The lowest and highest birth rates in Melbourne by suburb
Last year, 55,730 babies were born in greater Melbourne, 8.2 per cent less than the 60,690 births recorded in 2019. The city's population grew by 270,000 people in that five-year period, underlying its heavy reliance on migration to grow.
Melbourne's fertility rate – the average number of children born in a woman's lifetime – fell to 1.4 last year, the lowest among major Australian cities, and well below the replacement rate of 2.1 needed to maintain a city's population without migration.
But the declining fertility rate was not spread evenly across the city.
Melbourne's newest outer suburbs remain fertile breeding ground for new families, while the inner-city and affluent middle suburbs have become relative baby deserts.
The statistics, based on preliminary analysis of Australian Bureau of Statistics data by KPMG, also reveal that fertility rates are closely aligned with house sizes in Melbourne.

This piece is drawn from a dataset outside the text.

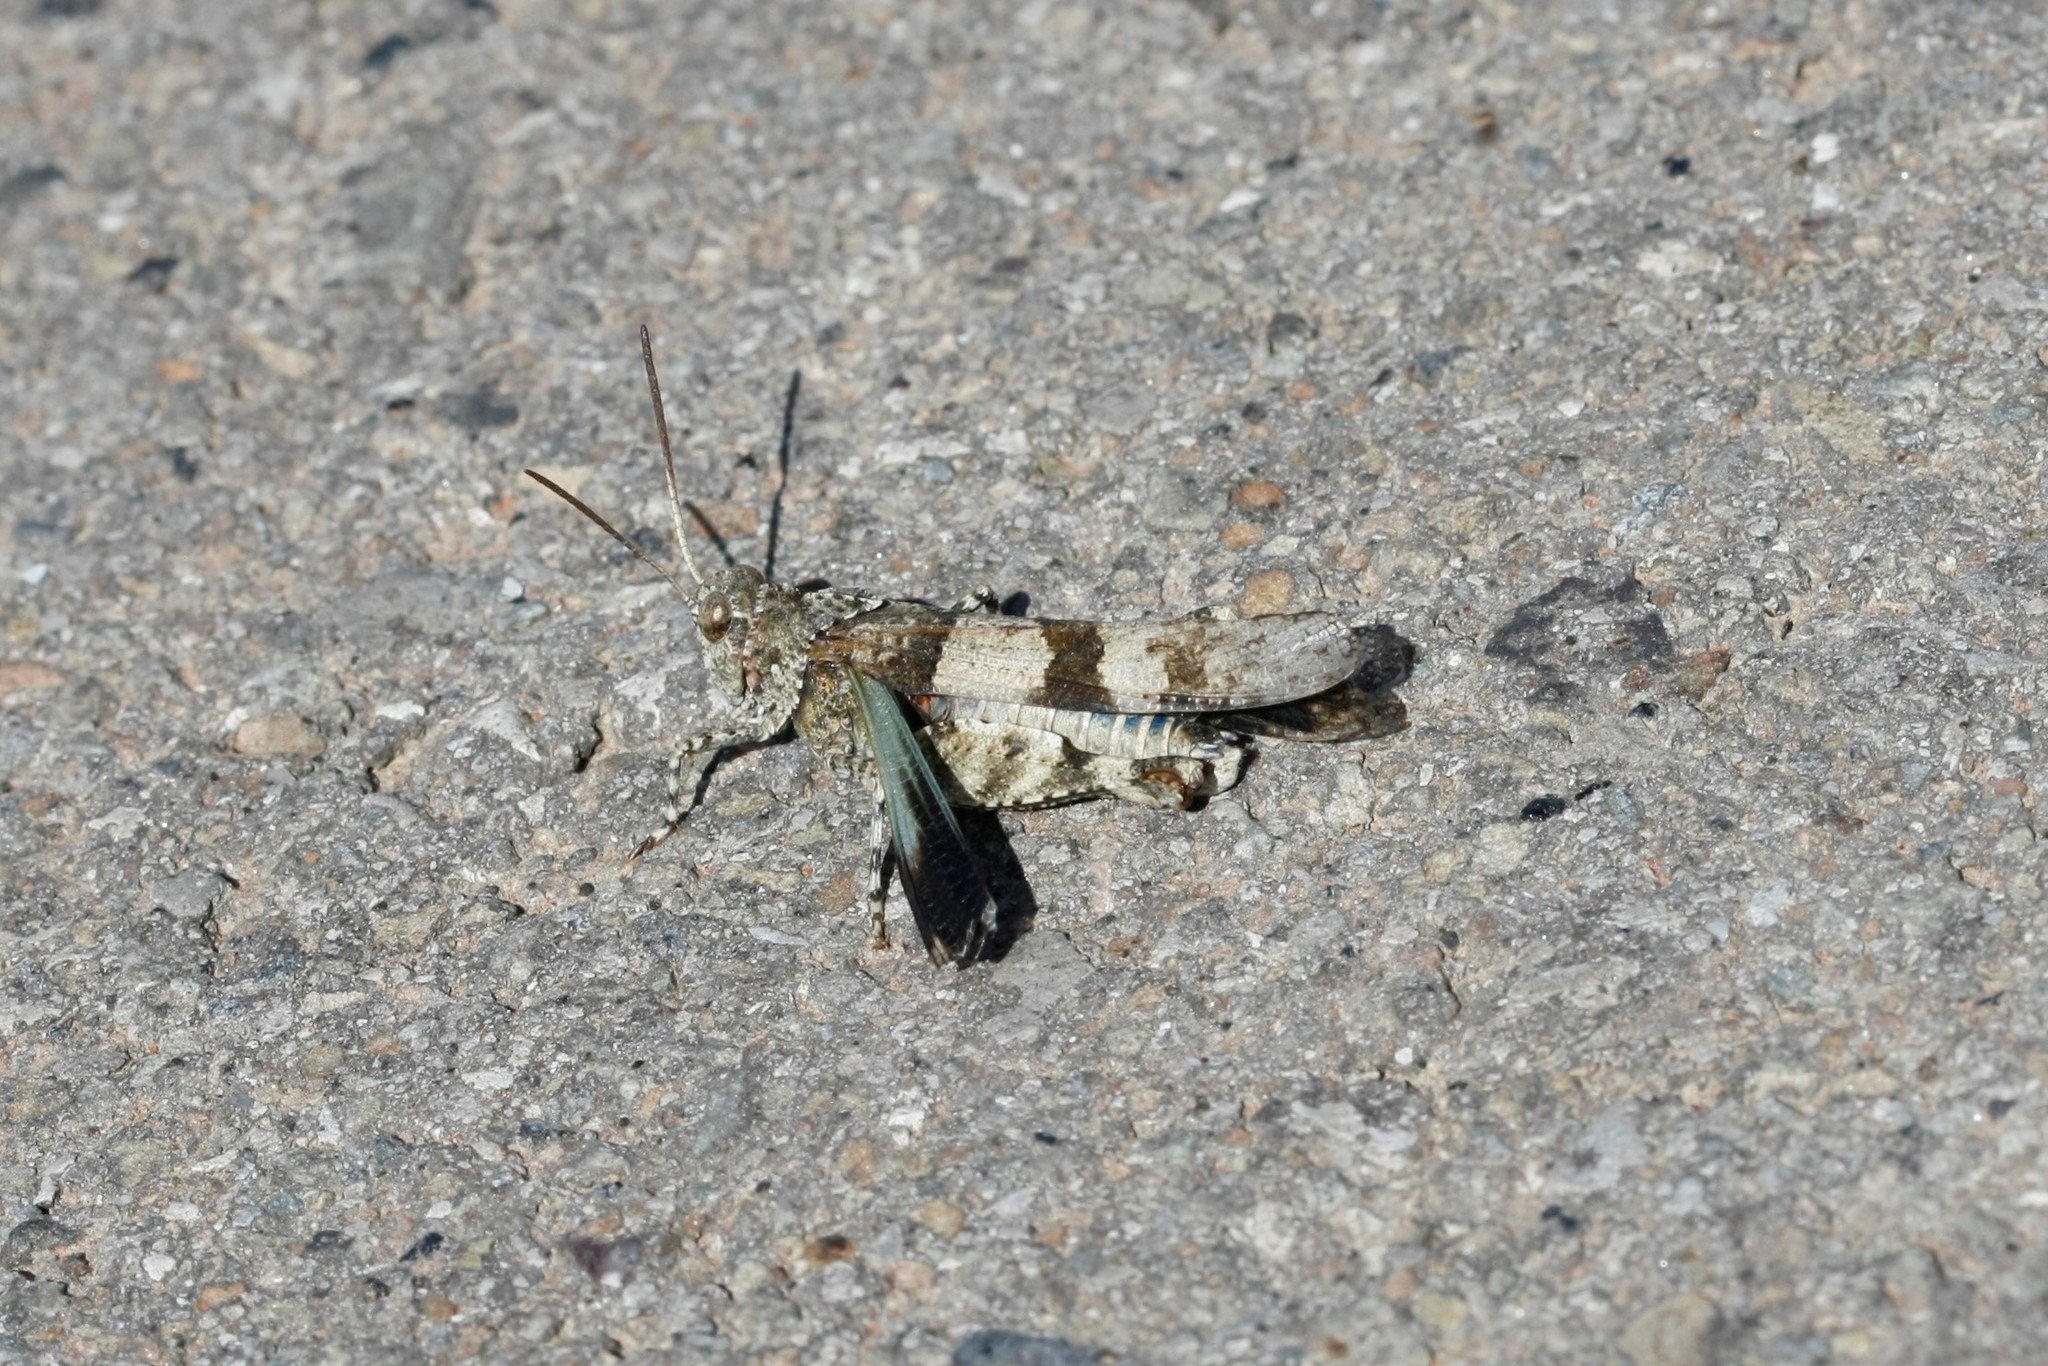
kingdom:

Suburbs with the highest fertility rates typically have houses with three or more bedrooms on average, while less fertile suburbs are dominated by one- and two-bedroom homes.
But there are outliers: a large handful of wealthy suburbs filled with big family-sized homes that are unaffordable to most young families and increasingly filled with empty-nesters.
KPMG Urban Economist Terry Rawnsley said Melbourne's declining birth rate could be linked to recent high inflation and worsening housing affordability.